Edifice.SSM.HybridBuilder (Edifice v0.2.0)

Copy Markdown View Source

Flexible hybrid architecture builder for combining different layer types.

This module provides a declarative way to construct hybrid models by specifying a sequence of layer types.
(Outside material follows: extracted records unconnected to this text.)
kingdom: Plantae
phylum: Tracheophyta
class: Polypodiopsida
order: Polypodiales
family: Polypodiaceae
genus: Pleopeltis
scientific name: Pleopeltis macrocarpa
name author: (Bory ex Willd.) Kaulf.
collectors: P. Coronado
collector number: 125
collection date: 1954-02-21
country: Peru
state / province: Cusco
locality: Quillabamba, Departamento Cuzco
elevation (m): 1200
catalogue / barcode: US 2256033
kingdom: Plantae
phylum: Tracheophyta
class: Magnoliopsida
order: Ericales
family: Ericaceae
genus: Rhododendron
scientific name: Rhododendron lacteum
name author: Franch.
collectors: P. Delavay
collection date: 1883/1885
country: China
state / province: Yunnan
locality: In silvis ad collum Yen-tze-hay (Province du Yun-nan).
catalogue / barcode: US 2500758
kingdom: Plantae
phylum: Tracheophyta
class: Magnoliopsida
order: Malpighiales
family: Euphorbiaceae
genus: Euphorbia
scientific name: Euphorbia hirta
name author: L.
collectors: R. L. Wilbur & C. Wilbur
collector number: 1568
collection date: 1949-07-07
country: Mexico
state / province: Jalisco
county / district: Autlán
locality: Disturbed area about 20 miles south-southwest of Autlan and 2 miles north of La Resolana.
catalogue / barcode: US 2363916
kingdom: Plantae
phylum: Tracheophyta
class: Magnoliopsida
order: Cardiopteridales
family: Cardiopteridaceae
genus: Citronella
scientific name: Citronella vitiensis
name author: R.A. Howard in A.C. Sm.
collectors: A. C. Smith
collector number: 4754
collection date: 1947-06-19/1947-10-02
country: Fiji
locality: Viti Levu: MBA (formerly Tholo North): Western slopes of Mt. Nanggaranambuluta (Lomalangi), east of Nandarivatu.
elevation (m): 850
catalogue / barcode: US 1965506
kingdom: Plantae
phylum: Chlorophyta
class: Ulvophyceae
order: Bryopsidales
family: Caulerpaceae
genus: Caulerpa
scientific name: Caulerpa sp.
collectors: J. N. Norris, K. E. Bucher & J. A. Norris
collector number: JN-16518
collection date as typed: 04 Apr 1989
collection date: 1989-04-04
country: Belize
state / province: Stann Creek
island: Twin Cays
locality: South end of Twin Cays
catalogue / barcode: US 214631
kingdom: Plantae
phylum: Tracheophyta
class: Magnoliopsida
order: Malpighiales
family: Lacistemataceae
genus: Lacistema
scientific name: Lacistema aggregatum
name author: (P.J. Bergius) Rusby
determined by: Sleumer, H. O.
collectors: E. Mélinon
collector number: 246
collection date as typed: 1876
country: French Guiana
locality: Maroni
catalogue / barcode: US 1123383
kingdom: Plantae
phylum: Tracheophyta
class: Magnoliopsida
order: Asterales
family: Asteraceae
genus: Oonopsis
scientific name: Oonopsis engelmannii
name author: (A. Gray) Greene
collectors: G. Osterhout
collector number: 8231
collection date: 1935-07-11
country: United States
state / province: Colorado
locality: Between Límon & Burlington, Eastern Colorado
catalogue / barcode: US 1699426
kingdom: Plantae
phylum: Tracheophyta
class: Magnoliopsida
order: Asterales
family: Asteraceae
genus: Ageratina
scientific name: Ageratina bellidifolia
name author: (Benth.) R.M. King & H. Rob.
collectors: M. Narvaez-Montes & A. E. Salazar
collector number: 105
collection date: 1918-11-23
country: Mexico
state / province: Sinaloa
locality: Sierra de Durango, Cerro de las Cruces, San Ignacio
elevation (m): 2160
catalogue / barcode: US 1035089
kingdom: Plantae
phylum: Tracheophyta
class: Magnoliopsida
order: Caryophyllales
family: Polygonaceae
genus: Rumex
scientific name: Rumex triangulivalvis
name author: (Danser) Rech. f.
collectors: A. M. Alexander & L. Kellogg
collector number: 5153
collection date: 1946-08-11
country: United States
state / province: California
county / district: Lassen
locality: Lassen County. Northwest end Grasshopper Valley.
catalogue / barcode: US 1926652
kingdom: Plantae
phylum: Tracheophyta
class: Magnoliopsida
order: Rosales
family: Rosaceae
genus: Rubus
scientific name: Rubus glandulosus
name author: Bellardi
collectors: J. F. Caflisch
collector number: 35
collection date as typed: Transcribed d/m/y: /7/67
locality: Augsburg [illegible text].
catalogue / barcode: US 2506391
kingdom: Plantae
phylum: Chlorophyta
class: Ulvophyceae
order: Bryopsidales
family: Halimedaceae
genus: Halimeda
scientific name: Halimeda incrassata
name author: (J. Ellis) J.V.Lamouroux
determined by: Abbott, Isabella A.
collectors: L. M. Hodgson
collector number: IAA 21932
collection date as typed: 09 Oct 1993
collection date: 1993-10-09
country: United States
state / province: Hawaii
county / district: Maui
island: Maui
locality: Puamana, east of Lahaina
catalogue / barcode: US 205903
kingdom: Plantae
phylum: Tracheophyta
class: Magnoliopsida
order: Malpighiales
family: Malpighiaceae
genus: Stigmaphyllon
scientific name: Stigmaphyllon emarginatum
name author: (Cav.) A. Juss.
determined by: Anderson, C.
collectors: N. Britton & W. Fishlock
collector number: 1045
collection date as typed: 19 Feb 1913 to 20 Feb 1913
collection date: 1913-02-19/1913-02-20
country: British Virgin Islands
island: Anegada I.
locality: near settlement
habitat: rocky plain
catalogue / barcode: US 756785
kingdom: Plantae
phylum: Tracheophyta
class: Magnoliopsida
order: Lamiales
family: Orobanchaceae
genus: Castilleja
Unlike Jamba/Zamba which have fixed patterns, this allows arbitrary combinations:

Supported Layer Types

TypeModuleComplexityBest For
:mambaGatedSSMO(L)Long sequences
:attentionAttentionO(L^2)Global context
:glaGLAO(L)Fast linear attention
:rwkvRWKVO(L)Linear RNN
:ffnDense+GELUO(1)Feature transform
:kanKANO(1)Learnable activations

Usage

# Custom hybrid: [Mamba, Mamba, Attention, Mamba, GLA, FFN]
pattern = [:mamba, :mamba, :attention, :mamba, :gla, :ffn]
model = HybridBuilder.build(pattern, embed_dim: 287, hidden_size: 256)

# With shared layers (like Zamba)
model = HybridBuilder.build(
  [:mamba, :mamba, :mamba, :mamba, :mamba, :mamba],
  embed_dim: 287,
  shared_layers: %{attention: [2, 4, 6]}  # Apply shared attention after these
)

Predefined Patterns

HybridBuilder.pattern(:jamba_like, 6)   # [M, A, M, A, M, A]
HybridBuilder.pattern(:zamba_like, 6)   # [M, M, M, M, M, M] + shared attn
HybridBuilder.pattern(:mamba_gla, 6)    # [M, M, GLA, M, M, GLA]
HybridBuilder.pattern(:full_hybrid, 6)  # [M, A, GLA, RWKV, M, A]

Summary

Functions

Build a hybrid model from a layer pattern.

Build with a named pattern.

Estimate parameter count for a hybrid model.

Get a predefined layer pattern.

Visualize a layer pattern as a string diagram.

Types

layer_type()

@type layer_type() :: :mamba | :attention | :gla | :rwkv | :ffn | :kan

pattern()

@type pattern() :: [layer_type()]

Functions

build(pattern, opts)

@spec build(
  pattern(),
  keyword()
) :: Axon.t()

Build a hybrid model from a layer pattern.

Options

Required:

  • :embed_dim - Input embedding dimension

Architecture:

  • :hidden_size - Internal dimension (default: 256)
  • :dropout - Dropout rate (default: 0.1)
  • :shared_layers - Map of layer_type => positions for shared weights

Layer-specific options (prefixed by layer type):

  • :mamba_state_size - SSM state dimension (default: 16)
  • :mamba_expand_factor - Expansion factor (default: 2)
  • :attention_num_heads - Number of attention heads (default: 4)
  • :attention_window_size - Sliding window size (default: 60)
  • :gla_num_heads - GLA heads (default: 4)
  • :rwkv_head_size - RWKV head size (default: 64)
  • :kan_grid_size - KAN grid size (default: 5)

Returns

An Axon model outputting [batch, hidden_size].

build_pattern(pattern_name, num_layers, opts)

@spec build_pattern(atom(), pos_integer(), keyword()) :: Axon.t()

Build with a named pattern.

Convenience function combining pattern/2 and build/2.

HybridBuilder.build_pattern(:jamba_like, 6, embed_dim: 287)

param_count(pattern, opts)

@spec param_count(
  pattern(),
  keyword()
) :: non_neg_integer()

Estimate parameter count for a hybrid model.

pattern(atom, num_layers)

@spec pattern(atom(), pos_integer()) :: pattern()

Get a predefined layer pattern.

Available Patterns

  • :jamba_like - Interleaved Mamba + Attention
  • :zamba_like - All Mamba (use with shared_layers)
  • :mamba_gla - Mamba + Gated Linear Attention
  • :rwkv_attention - RWKV + Sparse Attention
  • :full_hybrid - Mix of all layer types
  • :ssm_stack - Pure SSM (Mamba only)

visualize(pattern)

@spec visualize(pattern()) :: String.t()

Visualize a layer pattern as a string diagram.